**How to complete this task**
In the passage about spinning fiber prep, list every basic type of prep it names as easily obtainable.

There are 3 basic types of prep that are easily obtainable: Top/Roving/Sliver (although I don't think any vendors sell real sliver), batts, and rolags. There's also mill-ends, but those are basically top, so that's where I put it. Each type of prep is ready to spin, but some are easier than others (at least, for me.)



I decided I *won't* name names here - it's not worth it. Most vendors are great; some are just so-so, but those are few and far between. A vendor I love may be one you hate...so I just won't go there. Assume the vendor you're looking at is great until you've had a bad experience with them - and I include eBay vendors in this statement.

Top/Roving/Sliver is probably what most newbies start out with. It's easily obtainable, relatively easy to spin, and comes in all sorts of fibers and colors. The fibers are usually parallel, giving you a worsted-type yarn. You can choose your roving by the breed, or by color, or whatever - and did I mention that you can get roving *everywhere*?

New spinners are told to split the roving (I'll use this term for ease of typing) length-ways, pre-draft it, then start spinning. You can get a decent yarn that way. You can also split it into shorter sections (each about length of the fiber), roll it into a tube, and spin that (from the middle of the mass) for a woolen-type yarn. You can also cut to the chase, and start spinning directly from the box it came in. Not that I do that, of course. *ahem*

There are various reasons for each technique (I won't bore you with that right now. Unless someone asks. *g*) I try to choose the one best suited for the yarn I want to make. If it's a hand-dyed top (like the *beautiful* one I received Saturday), I think about *what* the yarn will become, then decide from there...this batch? I think will be socks; it's Romney wool, which is long-wearing, it's next-to-the-skin soft (OK, next-to-the-feet soft, which is slightly different) and the colors are fabulous.

Dataset records
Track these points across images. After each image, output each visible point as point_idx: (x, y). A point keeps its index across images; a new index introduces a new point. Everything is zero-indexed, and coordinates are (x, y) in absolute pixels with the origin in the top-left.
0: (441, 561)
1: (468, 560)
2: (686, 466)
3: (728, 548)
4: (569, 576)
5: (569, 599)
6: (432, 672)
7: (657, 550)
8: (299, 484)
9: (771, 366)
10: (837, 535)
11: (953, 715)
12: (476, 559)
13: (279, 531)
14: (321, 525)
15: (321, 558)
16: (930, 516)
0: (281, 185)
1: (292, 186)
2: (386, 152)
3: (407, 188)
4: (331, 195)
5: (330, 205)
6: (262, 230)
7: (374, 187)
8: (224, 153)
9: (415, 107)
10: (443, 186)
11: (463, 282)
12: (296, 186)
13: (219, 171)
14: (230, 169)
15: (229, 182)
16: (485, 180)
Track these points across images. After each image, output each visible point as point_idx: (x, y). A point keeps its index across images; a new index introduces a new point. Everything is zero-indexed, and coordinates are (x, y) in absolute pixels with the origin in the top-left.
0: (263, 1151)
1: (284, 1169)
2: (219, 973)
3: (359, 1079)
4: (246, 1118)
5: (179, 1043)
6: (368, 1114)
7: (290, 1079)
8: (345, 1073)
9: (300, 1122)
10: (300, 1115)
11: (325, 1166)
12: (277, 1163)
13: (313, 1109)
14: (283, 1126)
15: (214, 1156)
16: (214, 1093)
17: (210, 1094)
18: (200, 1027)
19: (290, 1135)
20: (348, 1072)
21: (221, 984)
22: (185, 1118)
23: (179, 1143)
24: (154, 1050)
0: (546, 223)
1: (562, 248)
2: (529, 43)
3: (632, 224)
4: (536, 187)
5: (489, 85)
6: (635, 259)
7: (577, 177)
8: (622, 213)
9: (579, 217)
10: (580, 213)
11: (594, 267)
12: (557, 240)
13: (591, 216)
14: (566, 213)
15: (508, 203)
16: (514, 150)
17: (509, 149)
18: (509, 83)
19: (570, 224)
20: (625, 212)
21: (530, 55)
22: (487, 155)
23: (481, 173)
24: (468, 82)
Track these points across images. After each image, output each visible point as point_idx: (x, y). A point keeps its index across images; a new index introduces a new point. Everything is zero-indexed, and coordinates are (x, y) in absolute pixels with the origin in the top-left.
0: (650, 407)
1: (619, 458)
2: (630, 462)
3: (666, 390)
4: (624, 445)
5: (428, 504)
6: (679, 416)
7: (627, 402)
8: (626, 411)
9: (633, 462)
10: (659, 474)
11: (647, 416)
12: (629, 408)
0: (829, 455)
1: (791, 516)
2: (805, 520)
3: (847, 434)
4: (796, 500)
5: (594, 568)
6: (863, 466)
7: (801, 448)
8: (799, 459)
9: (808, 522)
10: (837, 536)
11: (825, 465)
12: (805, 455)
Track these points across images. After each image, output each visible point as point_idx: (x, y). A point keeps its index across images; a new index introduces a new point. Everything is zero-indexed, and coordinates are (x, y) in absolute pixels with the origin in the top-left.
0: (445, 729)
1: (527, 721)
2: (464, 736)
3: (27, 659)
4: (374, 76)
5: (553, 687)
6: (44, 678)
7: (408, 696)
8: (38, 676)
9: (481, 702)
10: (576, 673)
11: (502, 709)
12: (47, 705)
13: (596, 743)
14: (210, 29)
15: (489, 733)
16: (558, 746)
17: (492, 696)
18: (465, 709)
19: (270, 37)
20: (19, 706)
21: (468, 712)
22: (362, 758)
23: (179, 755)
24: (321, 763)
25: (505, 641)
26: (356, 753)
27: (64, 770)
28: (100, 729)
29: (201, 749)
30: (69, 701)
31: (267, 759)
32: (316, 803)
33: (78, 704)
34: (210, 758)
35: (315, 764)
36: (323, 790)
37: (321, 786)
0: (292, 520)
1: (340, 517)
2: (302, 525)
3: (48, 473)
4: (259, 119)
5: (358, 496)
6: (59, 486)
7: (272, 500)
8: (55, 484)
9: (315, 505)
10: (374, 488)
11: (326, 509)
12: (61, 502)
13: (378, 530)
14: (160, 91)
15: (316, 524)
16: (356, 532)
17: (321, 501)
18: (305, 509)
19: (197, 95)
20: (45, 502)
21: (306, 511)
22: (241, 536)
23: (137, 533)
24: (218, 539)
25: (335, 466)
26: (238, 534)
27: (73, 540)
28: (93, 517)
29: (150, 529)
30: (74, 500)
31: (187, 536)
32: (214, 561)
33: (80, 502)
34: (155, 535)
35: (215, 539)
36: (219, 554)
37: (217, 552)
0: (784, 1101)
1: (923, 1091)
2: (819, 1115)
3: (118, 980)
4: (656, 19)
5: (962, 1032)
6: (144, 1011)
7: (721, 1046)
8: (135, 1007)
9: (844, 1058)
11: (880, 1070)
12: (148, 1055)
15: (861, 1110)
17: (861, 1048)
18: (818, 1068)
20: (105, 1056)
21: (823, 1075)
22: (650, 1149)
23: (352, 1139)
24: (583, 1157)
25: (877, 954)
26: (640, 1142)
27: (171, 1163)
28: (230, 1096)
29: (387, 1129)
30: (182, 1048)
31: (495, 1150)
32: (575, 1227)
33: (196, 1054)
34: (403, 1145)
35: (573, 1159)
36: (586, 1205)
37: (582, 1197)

**Exercise result**
Top/Roving/Sliver
Batts
Rolags